TO-DO LIST —
• a. Answer these questions about the rooting forum thread, marking each answer with the same numeral as its question:
(i) Which ROM does the first post say is running with the Tiamat kernel?
(ii) What did the Revolutionary tool fail to install, according to the first post?
(iii) What kind of computer does phillyfisher say they have?
• b. Reproduce the rooting forum thread starting at "Guys remember that" and ending at "RMKs debloated ROM.", with "donate" replaced by "contribute".
• c. Write what comes next in the rooting forum thread, picking up after its final line.

EXTRACT —
• • • • •
I just want to thank anyone who may have worked on this. I almost bought the XTC clip lol. I'm rooted now, running CM7 with Tiamat kernal. The only issue I had was the Revolutionary tool did't install CWM, but I figured it out and installed it manually.


----------



## Rogan

Guys remember that you can always donate to alpharev and unrevoked on their sites in appreciation as well.


----------



## shoman24v

Just load RMKs debloated ROM.

Sent from my ADR6350 using Tapatalk


----------



## phillyfisher

"JAS_21 said:


> I just want to thank anyone who may have worked on this. I almost bought the XTC clip lol. I'm rooted now, running CM7 with Tiamat kernal. The only issue I had was the Revolutionary tool did't install CWM, but I figured it out and installed it manually.


U selling the Clip now?


----------



## JAS_21

phillyfisher said:


> U selling the Clip now?


I didn't buy one, I almost did. If i didn't have to pay my car insurance last week I would have ordered it. There will probably be quite a few people looking to sell them now that we have GB root. I would ask on xda, there's a thread in the general section strictly for sharing and finding clips.


----------



## phillyfisher

"JAS_21 said:


> I didn't buy one, I almost did. If i didn't have to pay my car insurance last week I would have ordered it. There will probably be quite a few people looking to sell them now that we have GB root. I would ask on xda, there's a thread in the general section strictly for sharing and finding clips.


Sweet Thx. I have an imac so no root the fun way yet.


----------



## zschiffman

phillyfisher said:


> Sweet Thx. I have an imac so no root the fun way yet.
• • • • •
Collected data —

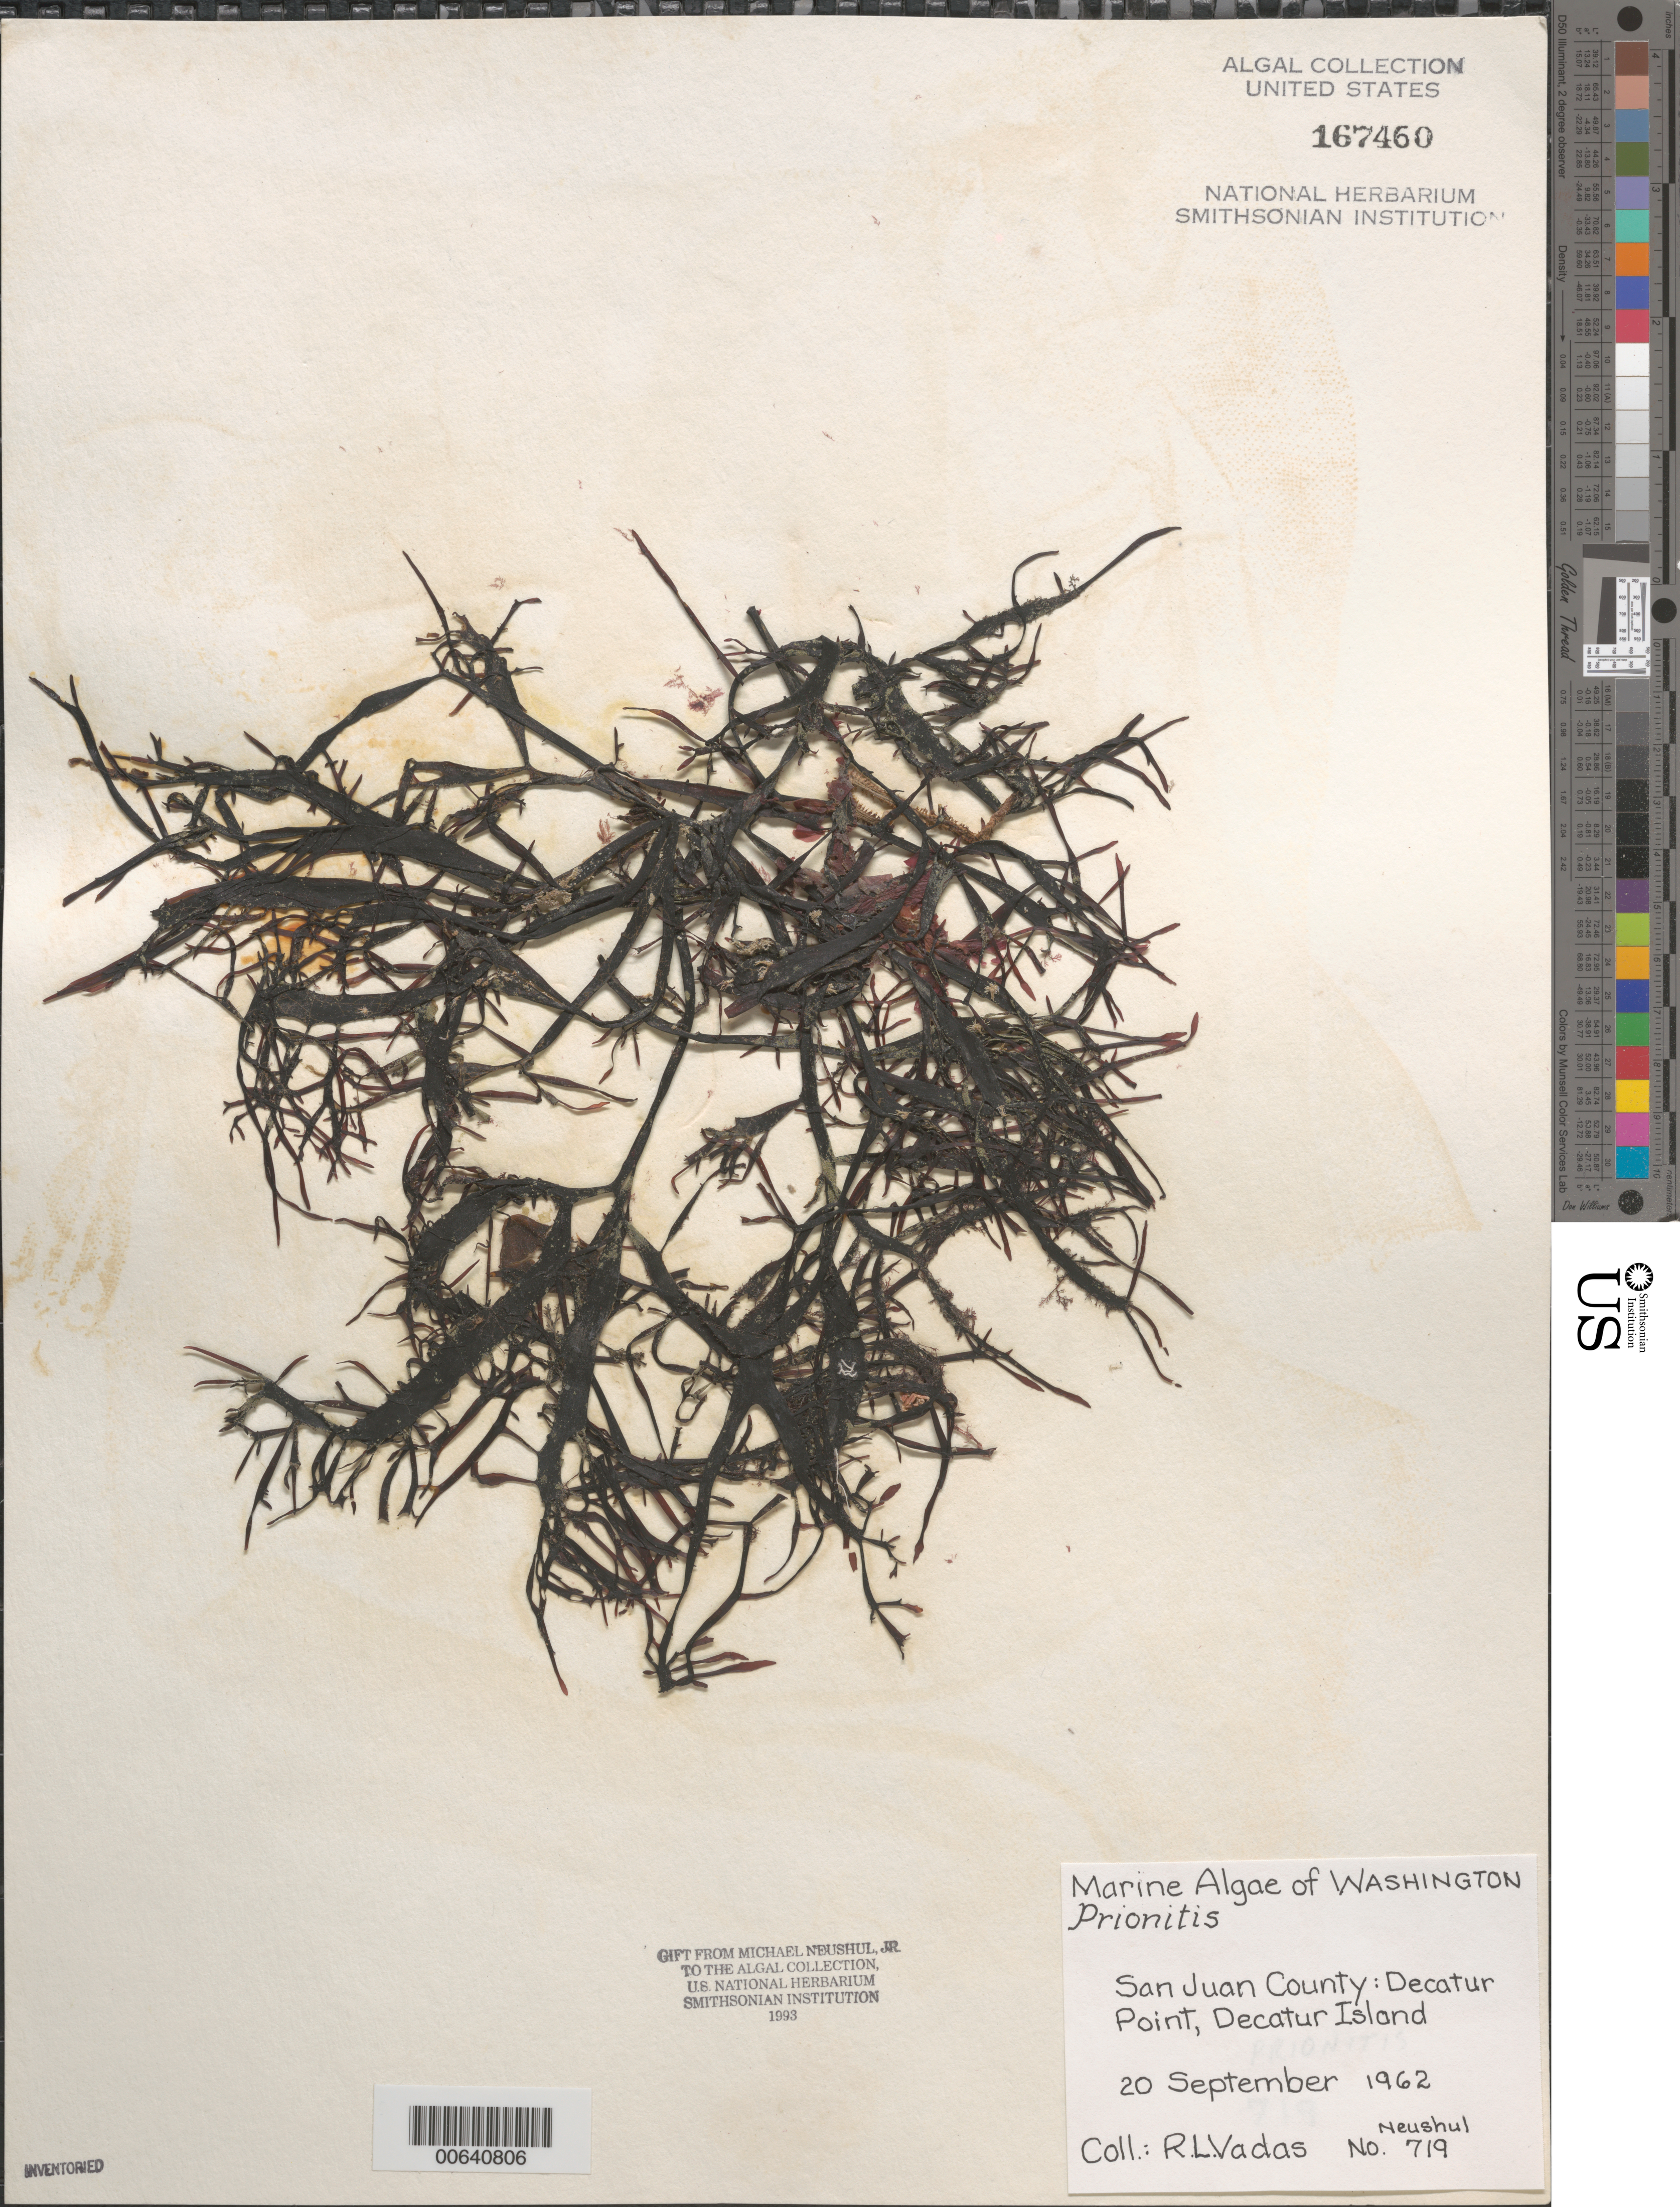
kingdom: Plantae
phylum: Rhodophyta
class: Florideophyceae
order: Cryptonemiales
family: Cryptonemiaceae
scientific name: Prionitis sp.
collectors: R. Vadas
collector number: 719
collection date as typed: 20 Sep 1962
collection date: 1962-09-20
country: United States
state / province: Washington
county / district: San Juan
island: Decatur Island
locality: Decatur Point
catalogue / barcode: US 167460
• • • • •
RESPONSES TO THE EXERCISE —
• a.
(i) CM7
(ii) CWM
(iii) An iMac

• b.
Guys remember that you can always contribute to alpharev and unrevoked on their sites in appreciation as well.


----------



## shoman24v

Just load RMKs debloated ROM.

• c.
do a linux live cd on your mac. that's what i did. read back a page or so for the links. super easy


----------



## phillyfisher

downloading now - do you recommend 32 or 64 bit?


----------



## Rogan

32bit.


----------



## zschiffman

phillyfisher said:


> downloading now - do you recommend 32 or 64 bit?


howd it go?


----------



## phillyfisher

"zschiffman said:


> howd it go?


Burned the disc but couldn't get it to boot. Then had to leave for vacation. Bittersweet. I will figure it out when I get back, I think Lion is different when it comes to booting from CD.


----------



## evilmunkeh

"phillyfisher said:


> Burned the disc but couldn't get it to boot. Then had to leave for vacation. Bittersweet. I will figure it out when I get back, I think Lion is different when it comes to booting from CD.


Lion is no different. I boot into live CD by holding down C at boot time. My issue is that my mouse and keyboard are BT and Linux didn't recognize it. I ended up trying the windows through parallels and after a few attempts it worked!

What I found that maybe did the trick was running revolutionary while the phone was booting up. Good luck.!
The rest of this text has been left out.